About this exercise: Find the line in the entries below that contains "vfov_deg: 50.4". Repeat it exactly, and every line after it through the line that contains "focal_mm: 6.76".

Supplied entries:
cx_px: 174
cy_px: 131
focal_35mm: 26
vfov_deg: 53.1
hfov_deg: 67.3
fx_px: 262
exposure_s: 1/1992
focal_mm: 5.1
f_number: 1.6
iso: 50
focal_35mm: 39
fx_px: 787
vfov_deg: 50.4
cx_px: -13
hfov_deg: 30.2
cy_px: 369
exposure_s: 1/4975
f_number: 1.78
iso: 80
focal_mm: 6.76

==

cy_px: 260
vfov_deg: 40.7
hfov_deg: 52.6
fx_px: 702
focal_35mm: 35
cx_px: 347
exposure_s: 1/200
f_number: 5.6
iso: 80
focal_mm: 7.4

* * *

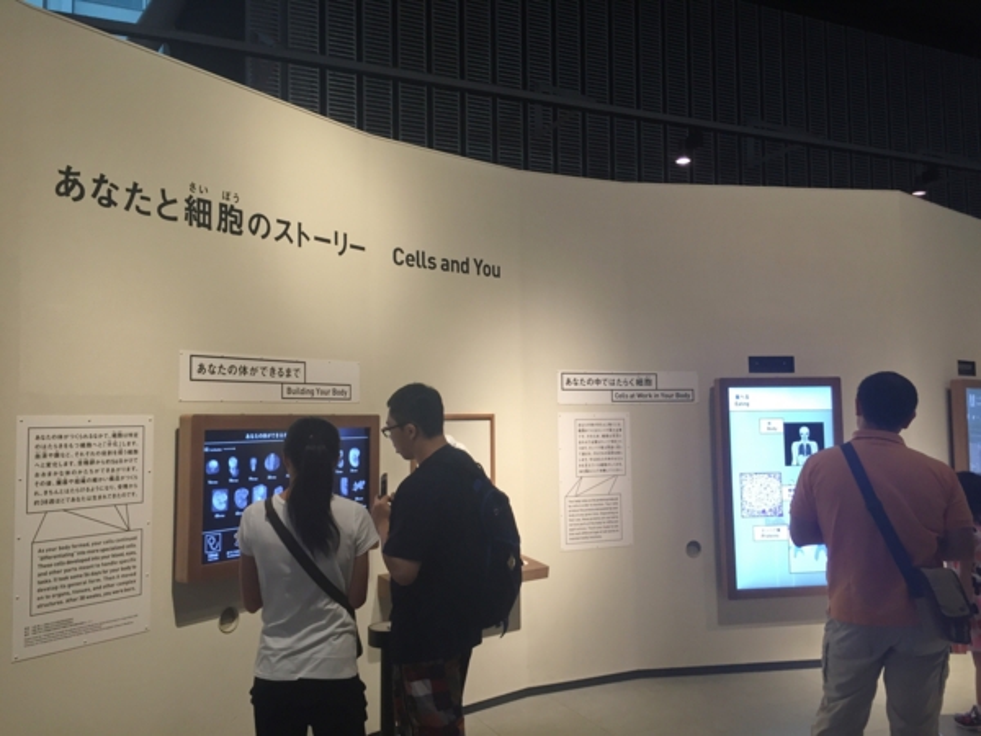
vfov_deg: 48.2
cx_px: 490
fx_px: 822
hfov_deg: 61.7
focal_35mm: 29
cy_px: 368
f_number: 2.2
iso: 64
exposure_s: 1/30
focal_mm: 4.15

Solution below:
vfov_deg: 50.4
cx_px: -13
hfov_deg: 30.2
cy_px: 369
exposure_s: 1/4975
f_number: 1.78
iso: 80
focal_mm: 6.76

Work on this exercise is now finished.